I write this piece today in a state of conscious perplexity. America’s moral compass is in dire need of recalibration. It has taken me some time to wrap my head around all of the events that have oozed to the forefront over the past few years. Social media comments under current events, negative news cycles and words shared casually in conversation have been uncomfortable. Did human decency go into hiding? Has decency packed it bags and boarded the first flight out of society? It’s obvious we are witnessing in real-time, the decay of morality, love and all things related to any form of equality. None of us are above reproach, however what we see unfolding right before our eyes is a perpetual disregard of human life. We should be sounding the alarm, this has reached crisis proportions, and has been for sometime now
As a Black man, I am intimately aware of America’s original sin, and the generational effect it has on my people. I live this life through the eyes of a proud Black man, so I am acutely aware of how defile society can be toward marginalized groups of people. As my short story above illustrated, people in our society have become quite comfortable openly disregarding the lives and experiences of people who are vastly different. I find it disturbing and unsettling that in 2019 this school of thought is still widely accepted and distributed. You don’t have to venture very far to find folks who bathe in hatred and sip the bitter cup of dissension. This is vile and reprobate. If you have an ounce of empathy within you, you should all forms inequality and hate of any kind repulsive. If you can turn a blind eye to the oppression of others, both physically or systematically, you contribute to this dangerous cycle of discord. I’ve seen people (and churches) who tout their love for God, but support policies that blatantly, at times passively, and most certainly carelessly, feeds the system that has an insatiable thirst for people of color. You are a part of the problem if you look the other way.
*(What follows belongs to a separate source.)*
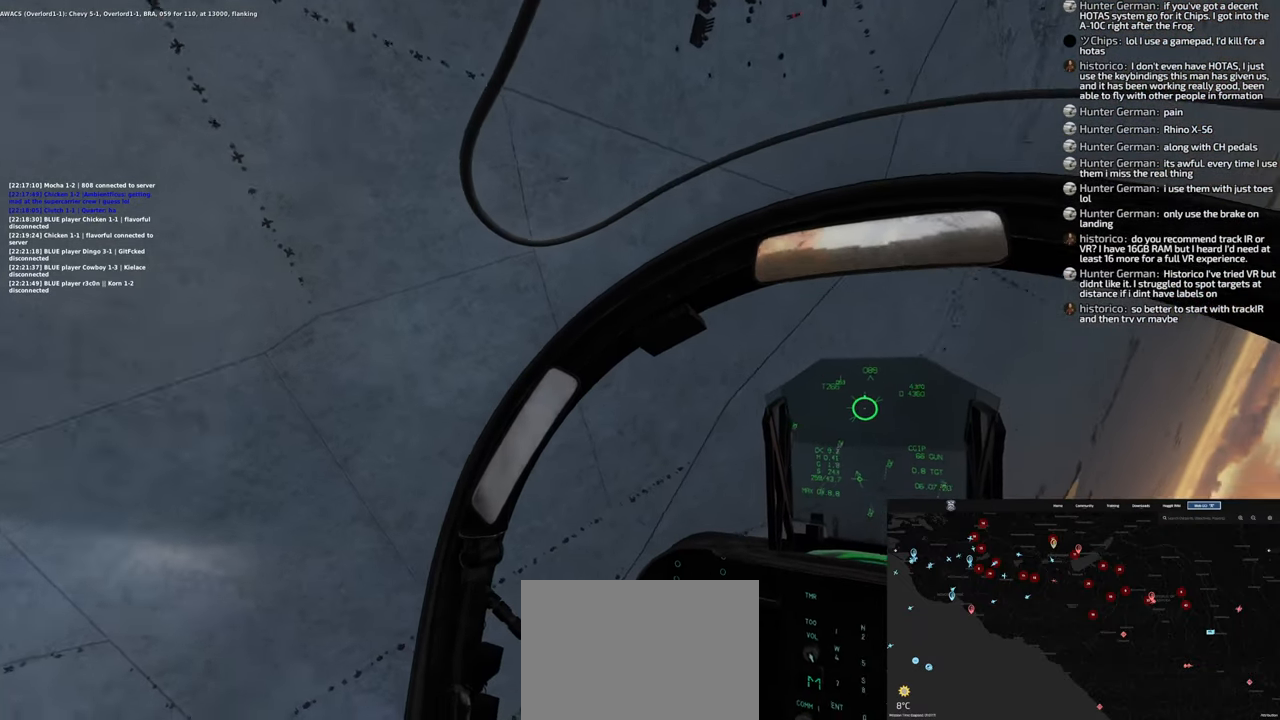
{"buttons": [], "left_stick": "down-left", "right_stick": "center", "events": []}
This issue of human decency won’t be remediated by political parties and legislative policies. Humanity as a whole suffers from something much deeper than the eye can see. The absence of love, understanding, and respect lights the flame that fuels the issues we face today. Hate furthers discord, while love contributes to healing and restoration. Respect causes one to value the ideas, boundaries and personal space of others even if you may not agree with everything they say. Empathy and compassion allows one to see things from the other person’s point of view. Love is what binds us all together at the core. It is love that cleanses away the filth of hatred. We don’t have to agree, but we must learn to see the value in every persons unique soul. Each one of us plays a part in the recalibration of this damaged moral compass. It is my hope that one day decency may be restored, but until then, let us each do our part to lift up one another.